The Master ***1/2
In concorso
Il sesto film di Paul Thomas Anderson è un affascinante studio di caratteri ed una storia di amicizia profonda e controversa, sullo sfondo dell’America del secondo dopoguerra.
Il protagonista è un marine, reduce dalla campagna nel Pacifico, Freddie Quell. Il ritorno a casa non è semplice: come tutti i reduci, reinserirsi in una società piena di regole e di costrizioni è particolarmente impegnativo, ancor di più per un animo sensibile e disturbato come il suo. Freddie fa il fotografo in un grande magazzino, seduce una delle impiegate, ma poi si fa cacciare per aver picchiato un cliente.
Negli anni della leva è diventato un esperto nel confezionare bevande con gli ingredienti più diversi e pericolosi.

========================

ESERCIZI DA SVOLGERE:
1. Nella recensione di The Master, quale lavoro svolge Freddie Quell dopo il ritorno a casa?
2. Trascrivi dalla recensione di The Master il passo compreso tra "The Master ***1/2" e "diversi e pericolosi.", estremi inclusi.

Dati per la comprensione di grafici:
========================

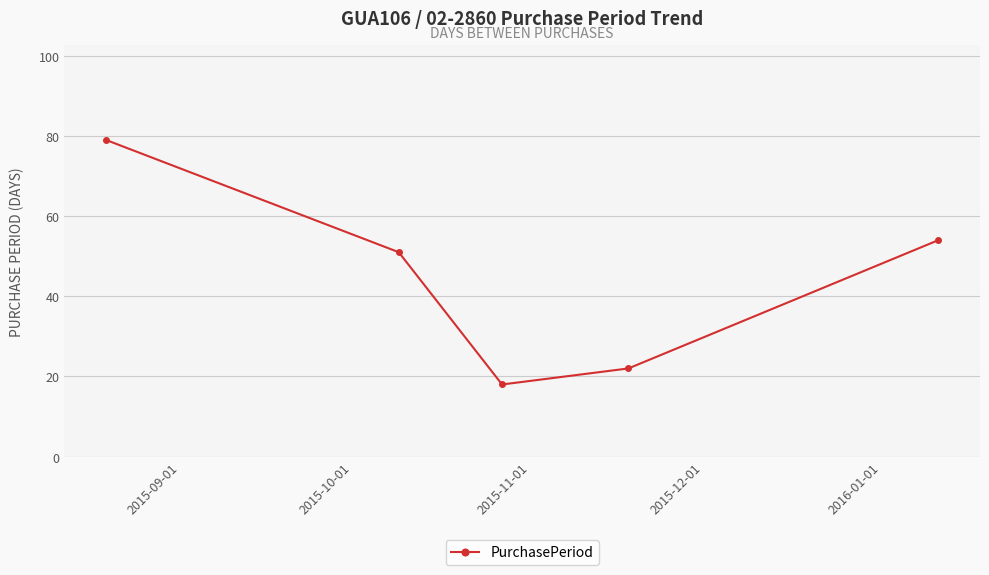

What is the greatest value displayed?

79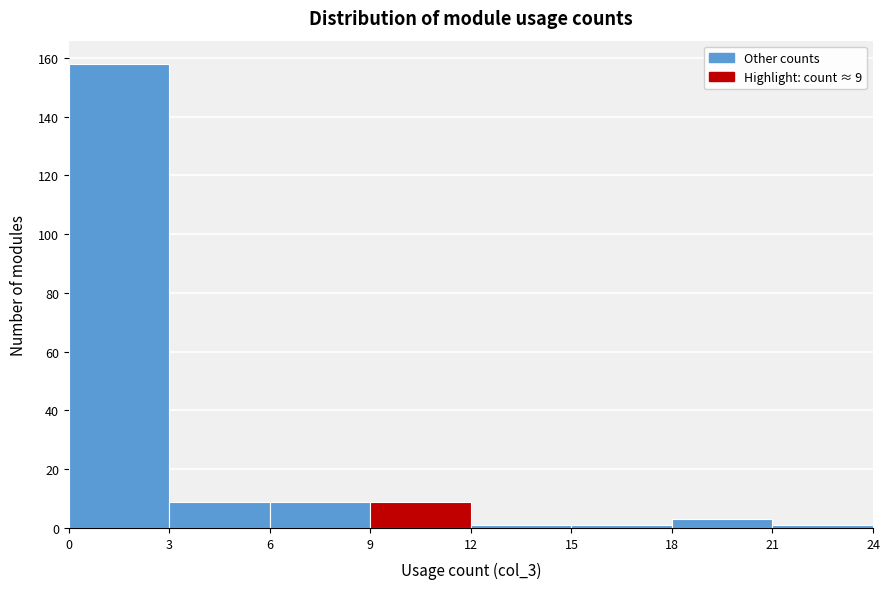

Which range on the x-axis has the tallest bar?

0 to 3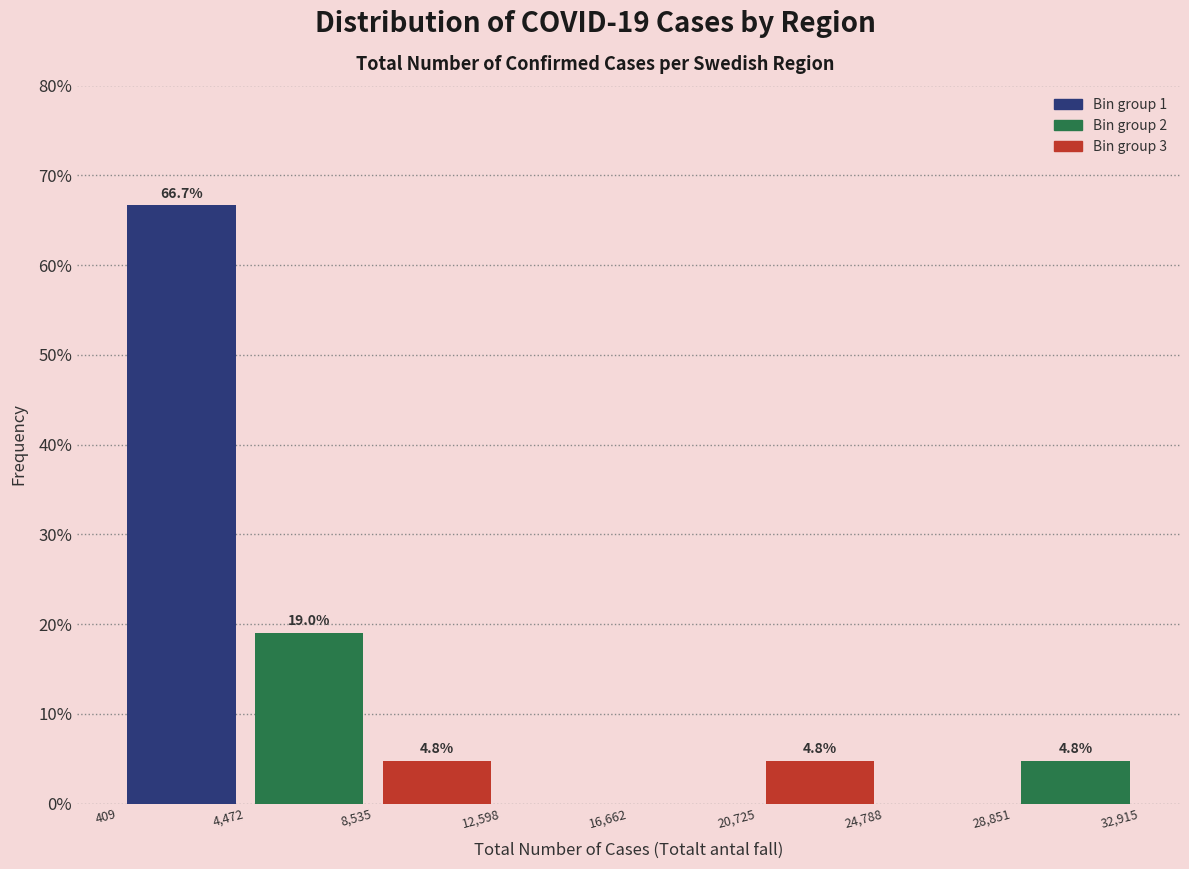

Over which range of the x-axis is the bar tallest?

409 to 4,472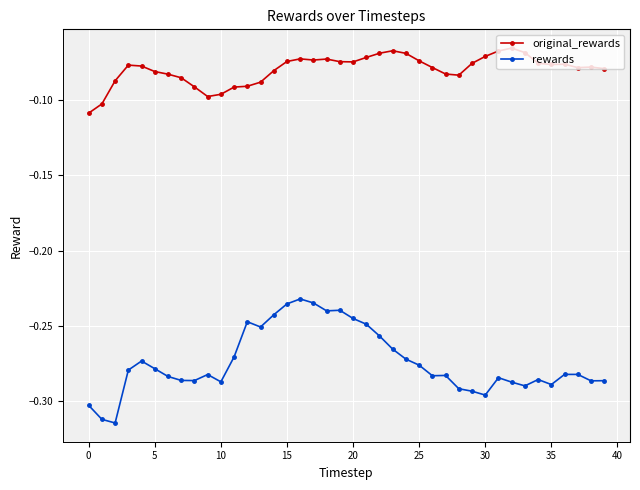

Which series has the largest total across all categories?

original_rewards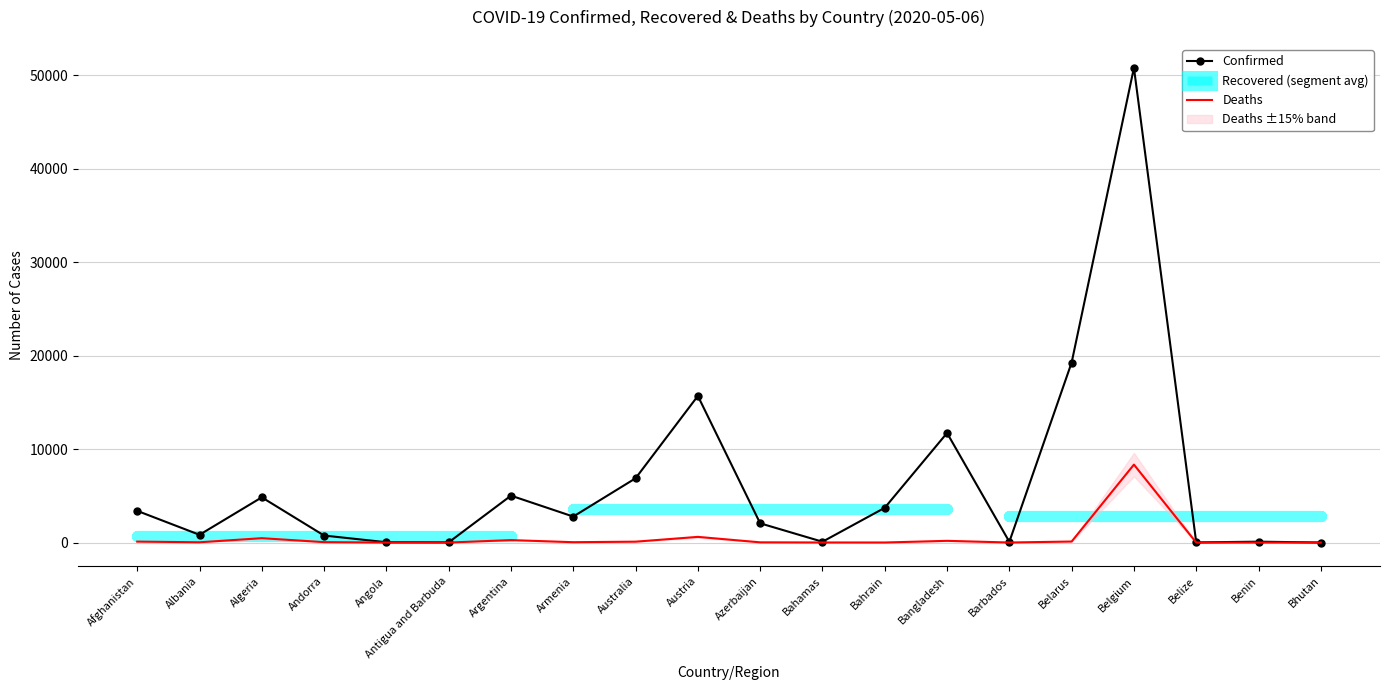

At which label does Confirmed reach its minimum?

Bhutan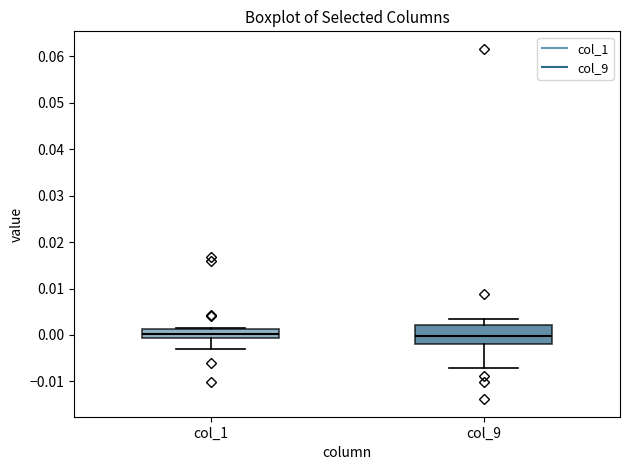

Which box is the tallest, from its lower edge to its upper edge?

col_9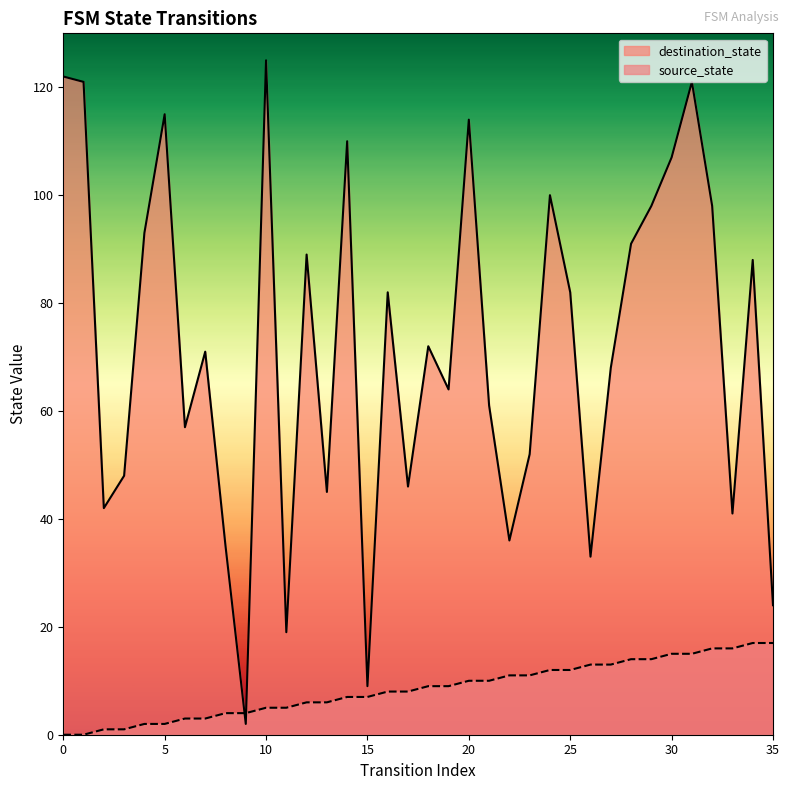

List the series in order of their overall mean, lowest first.

source_state, destination_state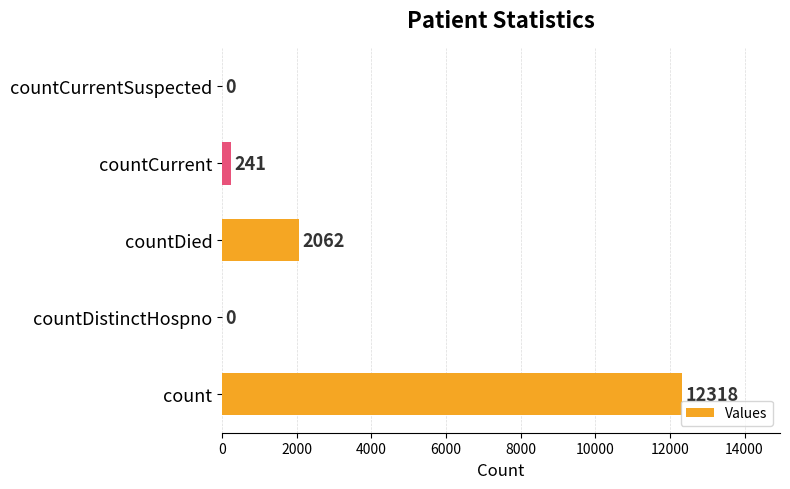

What is the sum of all values?

14621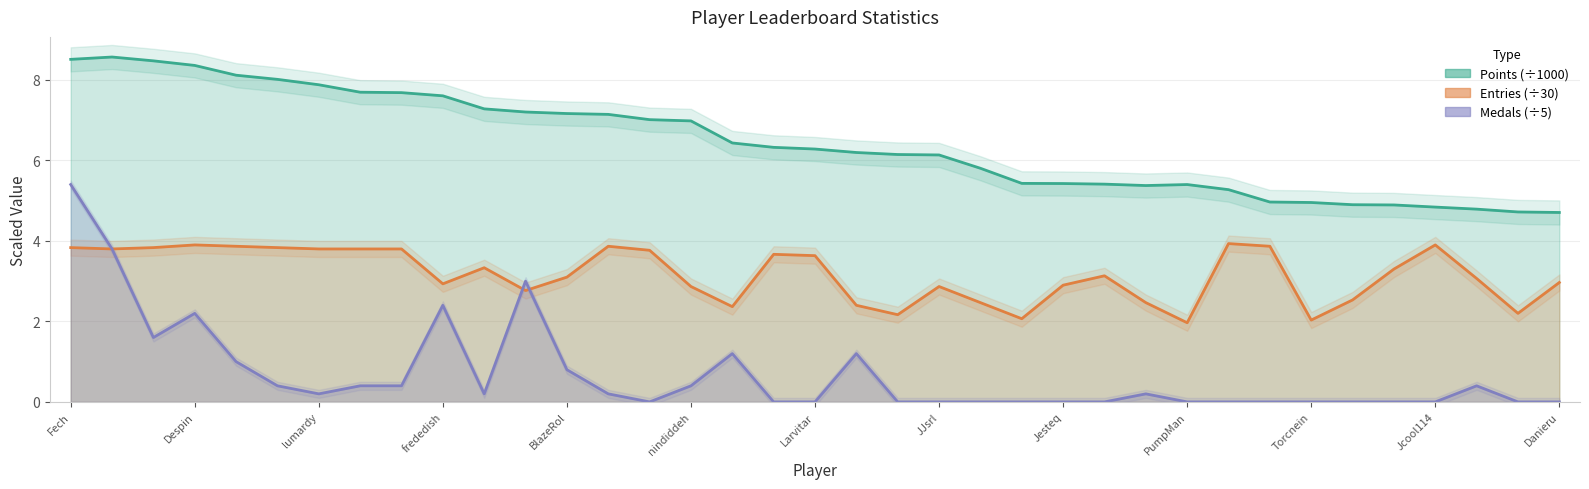

In Medals (÷5), how many points are lower than both neighbors (excluding endpoints)?

4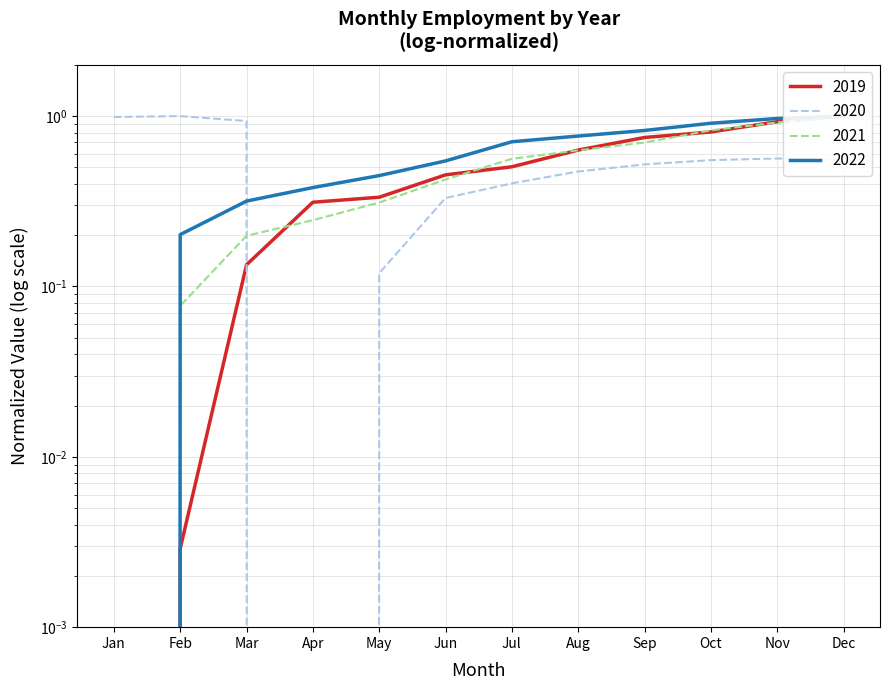

At May, list the series in order from smallest to largest.

2020, 2021, 2019, 2022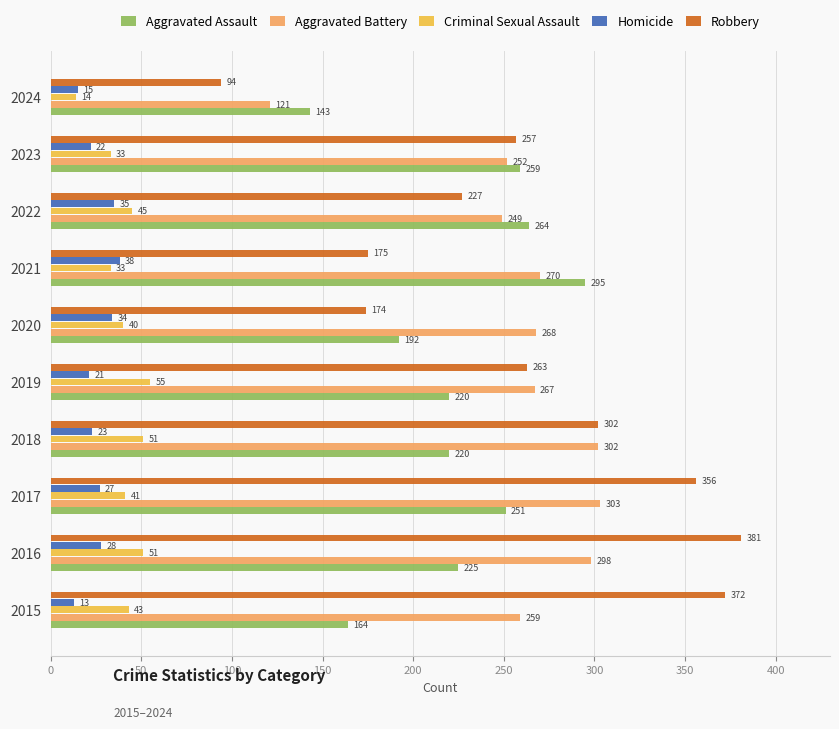

Read the Aggravated Battery value at 2017.

303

========================

SOLUZIONI PER ESERCIZIO:
1. Fa il fotografo in un grande magazzino.

2.
The Master ***1/2
In concorso
Il sesto film di Paul Thomas Anderson è un affascinante studio di caratteri ed una storia di amicizia profonda e controversa, sullo sfondo dell’America del secondo dopoguerra.
Il protagonista è un marine, reduce dalla campagna nel Pacifico, Freddie Quell. Il ritorno a casa non è semplice: come tutti i reduci, reinserirsi in una società piena di regole e di costrizioni è particolarmente impegnativo, ancor di più per un animo sensibile e disturbato come il suo. Freddie fa il fotografo in un grande magazzino, seduce una delle impiegate, ma poi si fa cacciare per aver picchiato un cliente.
Negli anni della leva è diventato un esperto nel confezionare bevande con gli ingredienti più diversi e pericolosi.